- Nathu Chahal Location in Punjab, India Nathu Chahal Nathu Chahal (India)
- Coordinates: 31°18′50″N 75°24′09″E﻿ / ﻿31.313761°N 75.402423°E
- Country: India
- State: Punjab
- District: Kapurthala

Government
- • Type: Panchayati raj (India)
- • Body: Gram panchayat

Population (2011)
- • Total: 2,000
- Sex ratio 741/701♂/♀

Languages
- • Official: Punjabi
- • Other spoken: Hindi
- Time zone: UTC+5:30 (IST)
- PIN: 144601
- Telephone code: 01822
- ISO 3166 code: IN-PB
- Vehicle registration: PB-09
- Website: kapurthala.gov.in

= Nathu Chahal =

Nathu Chahal is a village in Kapurthala district of Punjab State, India. It is located 7 km from Kapurthala, which is both district and sub-district headquarters of Nathu Chahal.
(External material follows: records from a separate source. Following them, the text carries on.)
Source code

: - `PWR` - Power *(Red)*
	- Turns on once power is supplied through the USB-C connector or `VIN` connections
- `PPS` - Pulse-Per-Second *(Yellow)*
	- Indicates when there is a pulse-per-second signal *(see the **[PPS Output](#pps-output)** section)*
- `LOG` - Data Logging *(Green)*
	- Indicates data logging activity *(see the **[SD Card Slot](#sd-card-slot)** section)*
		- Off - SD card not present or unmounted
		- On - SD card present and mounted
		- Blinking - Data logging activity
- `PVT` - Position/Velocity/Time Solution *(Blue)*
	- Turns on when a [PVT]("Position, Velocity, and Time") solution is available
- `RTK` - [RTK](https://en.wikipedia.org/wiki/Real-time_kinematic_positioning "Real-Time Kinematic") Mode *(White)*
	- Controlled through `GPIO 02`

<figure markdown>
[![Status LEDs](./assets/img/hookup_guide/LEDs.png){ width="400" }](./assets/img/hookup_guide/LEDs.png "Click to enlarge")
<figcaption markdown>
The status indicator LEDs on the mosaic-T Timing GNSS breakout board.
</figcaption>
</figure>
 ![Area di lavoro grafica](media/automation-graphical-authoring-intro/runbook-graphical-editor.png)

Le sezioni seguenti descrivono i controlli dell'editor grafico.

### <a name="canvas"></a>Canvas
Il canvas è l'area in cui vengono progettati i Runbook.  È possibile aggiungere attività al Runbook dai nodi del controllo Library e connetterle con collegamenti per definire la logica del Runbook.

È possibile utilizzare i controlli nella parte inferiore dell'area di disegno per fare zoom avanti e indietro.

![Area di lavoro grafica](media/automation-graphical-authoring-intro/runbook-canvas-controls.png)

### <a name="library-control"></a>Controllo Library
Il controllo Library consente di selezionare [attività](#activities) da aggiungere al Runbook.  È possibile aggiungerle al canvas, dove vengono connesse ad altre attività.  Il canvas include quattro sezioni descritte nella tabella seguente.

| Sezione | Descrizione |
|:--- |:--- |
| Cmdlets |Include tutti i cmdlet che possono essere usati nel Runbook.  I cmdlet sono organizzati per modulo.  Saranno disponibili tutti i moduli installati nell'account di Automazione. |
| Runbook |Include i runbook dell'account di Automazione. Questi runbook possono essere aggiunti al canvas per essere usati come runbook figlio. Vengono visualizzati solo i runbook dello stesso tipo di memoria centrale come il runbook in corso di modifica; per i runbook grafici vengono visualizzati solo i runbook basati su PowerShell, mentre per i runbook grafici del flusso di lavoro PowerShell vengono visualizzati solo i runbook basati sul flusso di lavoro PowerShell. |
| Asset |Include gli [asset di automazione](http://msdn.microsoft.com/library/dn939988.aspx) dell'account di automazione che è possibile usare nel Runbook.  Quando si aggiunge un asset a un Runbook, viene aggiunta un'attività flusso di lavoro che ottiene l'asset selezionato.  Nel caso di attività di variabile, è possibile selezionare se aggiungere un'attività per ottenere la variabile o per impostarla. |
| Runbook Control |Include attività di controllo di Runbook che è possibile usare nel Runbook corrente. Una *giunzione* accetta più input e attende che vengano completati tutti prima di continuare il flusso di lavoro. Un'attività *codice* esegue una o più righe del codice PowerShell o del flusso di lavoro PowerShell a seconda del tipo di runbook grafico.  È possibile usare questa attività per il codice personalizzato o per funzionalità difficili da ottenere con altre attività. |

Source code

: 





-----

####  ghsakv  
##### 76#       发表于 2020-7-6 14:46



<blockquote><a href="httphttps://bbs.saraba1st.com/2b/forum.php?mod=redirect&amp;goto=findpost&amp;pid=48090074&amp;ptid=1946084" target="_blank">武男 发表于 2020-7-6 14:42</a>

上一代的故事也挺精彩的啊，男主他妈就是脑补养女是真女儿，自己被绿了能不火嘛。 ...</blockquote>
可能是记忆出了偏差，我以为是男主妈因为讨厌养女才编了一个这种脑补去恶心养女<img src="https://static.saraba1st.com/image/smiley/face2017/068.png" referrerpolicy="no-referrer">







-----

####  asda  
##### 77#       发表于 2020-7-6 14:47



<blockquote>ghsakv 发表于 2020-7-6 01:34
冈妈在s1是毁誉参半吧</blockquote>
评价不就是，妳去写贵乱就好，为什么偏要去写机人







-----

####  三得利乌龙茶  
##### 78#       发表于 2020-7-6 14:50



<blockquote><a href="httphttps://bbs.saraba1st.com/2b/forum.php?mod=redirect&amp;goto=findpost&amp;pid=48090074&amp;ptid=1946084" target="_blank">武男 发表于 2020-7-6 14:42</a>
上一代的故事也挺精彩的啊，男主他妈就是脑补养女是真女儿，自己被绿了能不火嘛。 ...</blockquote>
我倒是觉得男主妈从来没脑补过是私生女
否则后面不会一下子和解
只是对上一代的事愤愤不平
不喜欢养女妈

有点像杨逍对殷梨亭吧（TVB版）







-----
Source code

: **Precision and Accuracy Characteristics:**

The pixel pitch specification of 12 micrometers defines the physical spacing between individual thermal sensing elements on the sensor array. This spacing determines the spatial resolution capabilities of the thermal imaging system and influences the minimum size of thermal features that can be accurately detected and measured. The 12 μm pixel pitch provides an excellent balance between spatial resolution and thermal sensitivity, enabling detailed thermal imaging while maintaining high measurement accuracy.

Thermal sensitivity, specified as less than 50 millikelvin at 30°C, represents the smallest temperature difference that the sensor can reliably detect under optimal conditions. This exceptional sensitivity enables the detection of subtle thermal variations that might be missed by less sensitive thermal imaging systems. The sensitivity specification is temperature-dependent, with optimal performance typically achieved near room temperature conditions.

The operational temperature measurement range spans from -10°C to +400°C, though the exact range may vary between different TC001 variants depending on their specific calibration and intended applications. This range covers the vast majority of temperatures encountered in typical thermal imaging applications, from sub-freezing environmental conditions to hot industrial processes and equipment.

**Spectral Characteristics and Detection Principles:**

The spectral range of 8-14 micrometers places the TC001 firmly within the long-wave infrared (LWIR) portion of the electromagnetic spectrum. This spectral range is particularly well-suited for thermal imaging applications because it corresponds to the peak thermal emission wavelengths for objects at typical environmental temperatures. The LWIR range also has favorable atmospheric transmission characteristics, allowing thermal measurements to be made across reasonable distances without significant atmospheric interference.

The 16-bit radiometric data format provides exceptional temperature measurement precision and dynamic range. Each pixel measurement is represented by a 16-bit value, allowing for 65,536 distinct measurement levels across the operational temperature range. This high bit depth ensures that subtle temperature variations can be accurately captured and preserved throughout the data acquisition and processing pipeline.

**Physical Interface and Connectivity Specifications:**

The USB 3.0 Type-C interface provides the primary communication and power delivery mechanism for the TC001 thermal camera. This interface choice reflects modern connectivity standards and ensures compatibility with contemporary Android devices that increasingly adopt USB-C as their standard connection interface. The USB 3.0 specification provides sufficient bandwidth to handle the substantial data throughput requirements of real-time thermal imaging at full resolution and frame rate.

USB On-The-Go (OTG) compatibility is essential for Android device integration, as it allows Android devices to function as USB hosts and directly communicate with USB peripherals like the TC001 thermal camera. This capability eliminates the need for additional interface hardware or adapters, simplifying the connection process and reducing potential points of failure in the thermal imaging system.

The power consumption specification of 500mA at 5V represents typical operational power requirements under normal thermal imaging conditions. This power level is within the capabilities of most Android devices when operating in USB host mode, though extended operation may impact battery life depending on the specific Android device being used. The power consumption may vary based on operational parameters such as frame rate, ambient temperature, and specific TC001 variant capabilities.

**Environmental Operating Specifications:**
The village is administrated by a Sarpanch, who is an elected representative.

== Demography ==
According to the report published by Census India in 2011, Nathu Chahal has total number of 302 houses and population of 1,442 of which include 741 males and 701 females. Literacy rate of Nathu Chahal is 79.61%, higher than state average of 75.84%. The population of children under the age of 6 years is 152 which is 10.54% of total population of Nathu Chahal, and child sex ratio is approximately 854, higher than state average of 846.

== Population data ==

| Particulars | Total | Male | Female |
|---|---|---|---|
| Total No. of Houses | 302 | - | - |
| Population | 1,442 | 741 | 701 |
| Child (0-6) | 152 | 82 | 70 |
| Schedule Caste | 362 | 192 | 170 |
| Schedule Tribe | 0 | 0 | 0 |
| Literacy | 79.61 % | 83.16 % | 75.91 % |
| Total Workers | 429 | 386 | 43 |
| Main Worker | 418 | 0 | 0 |
| Marginal Worker | 11 | 8 | 3 |

==Air travel connectivity==
The closest airport to the village is Sri Guru Ram Dass Jee International Airport.